Linear model: \(Y_{ij} = \mu + \gamma_j + \tau_i + \beta \left(x_{ij} - \overline{x}_{..} \right) + \epsilon_{ij}\)
The analysis strategy for ANCOVA in RCBD is similar to that of ANCOVA in CRD.
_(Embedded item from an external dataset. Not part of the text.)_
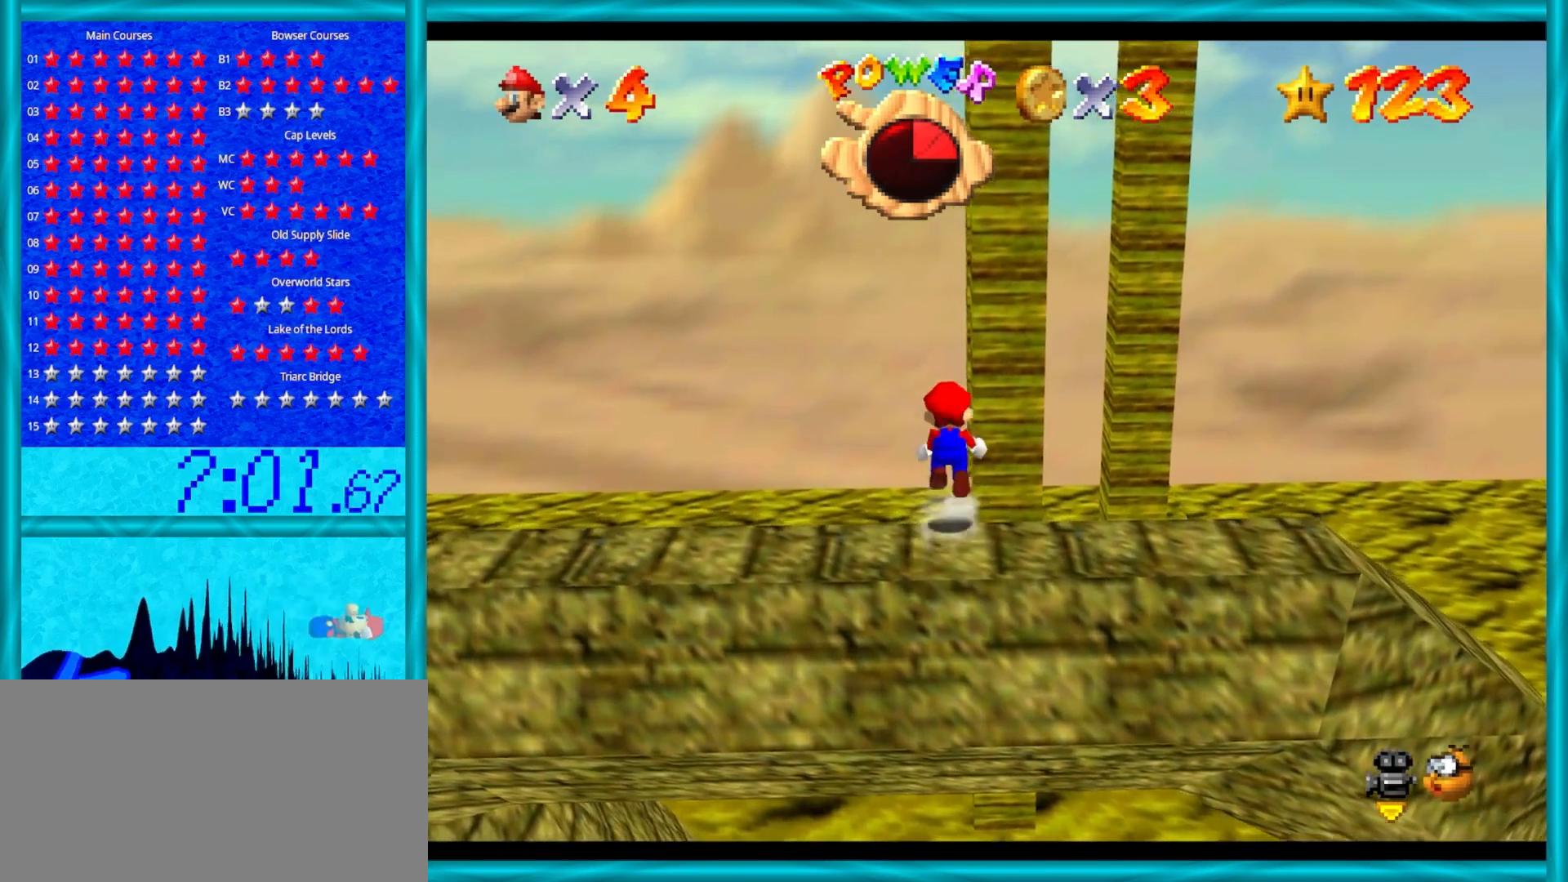
{"buttons": [], "left_stick": "up", "events": [[367, "A", "up"], [467, "Z", "up"]]}
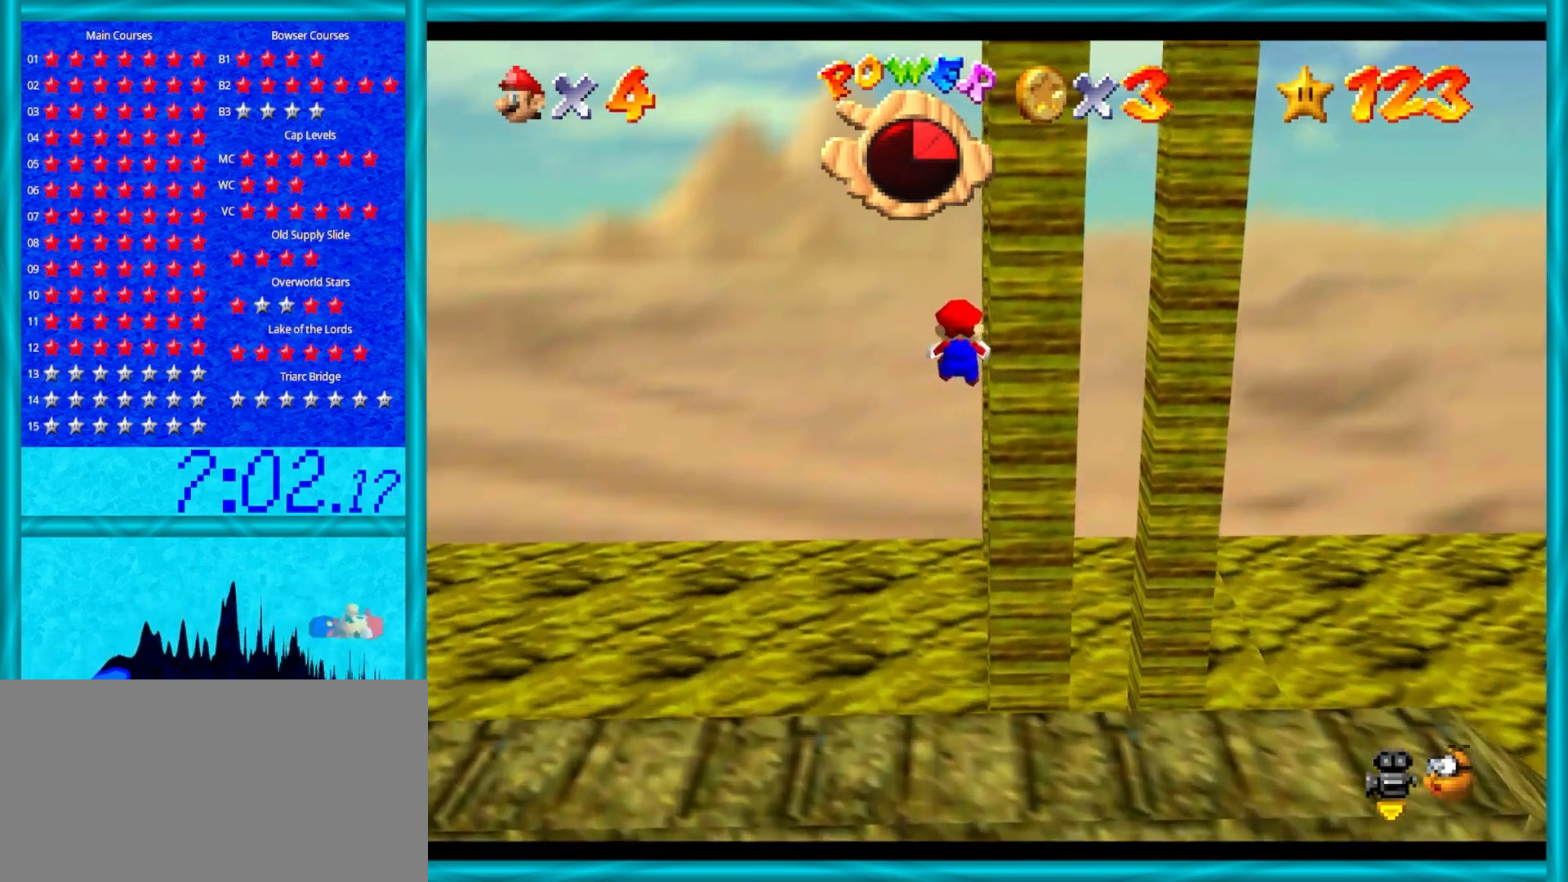
{"buttons": [], "left_stick": "up", "events": [[317, "C_LEFT", "down"], [450, "C_LEFT", "up"]]}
Just insert the block effect term in the code in R
A varietal trial was conducted with 8 varieties (\(V_1, V_2, \cdots, V_8\)) of hybrid maize. The trial was laid put in a randomized block design with 4 replications. At the time of harvest the number of plants per plot of size 48ftx12ft was also recorded along with the plot yield. The data of grain yield (Y) in lbs per plot and the number of plants (X) are contained in Ancova_rbd.csv.
#Load the data
ancov3 <- read.csv("Ancova_rbd.csv")
ancov3$Block <- factor(ancov3$Rep)
#Fit a model without intercept
mod3.1 <- lm(Y ~ -1 + Block + Variety + Variety:X,
data=ancov3)
#Generate Type III sums of squares using Anova() function in car package
Anova(mod3.1, type=3)
## Anova Table (Type III tests)
##
## Response: Y
## Sum Sq Df F value Pr(>F)
## Block 2383.62 4 2.7826 0.07175 .
## Variety 501.69 7 0.3347 0.92388
## Variety:X 1674.85 8 0.9776 0.49348
## Residuals 2783.98 13
## ---
## Signif. codes: 0 '***' 0.001 '**' 0.01 '*' 0.05 '.' 0.1 ' ' 1
mod3.2 <- lm(Y ~ Block + Variety + X,
data=ancov3)
Anova(mod3.2, type=3)
## Anova Table (Type III tests)
##
## Response: Y
## Sum Sq Df F value Pr(>F)
## (Intercept) 1.8 1 0.0107 0.918807
## Block 2314.9 3 4.6088 0.013120 *
## Variety 4890.6 7 4.1729 0.005536 **
## X 1110.3 1 6.6313 0.018072 *
## Residuals 3348.6 20
## ---
## Signif. codes: 0 '***' 0.001 '**' 0.01 '*' 0.05 '.' 0.1 ' ' 1
INTERPRETATION:
Since the covariate X in mod3.2 is significant, then X is important and we must proceed to the next test.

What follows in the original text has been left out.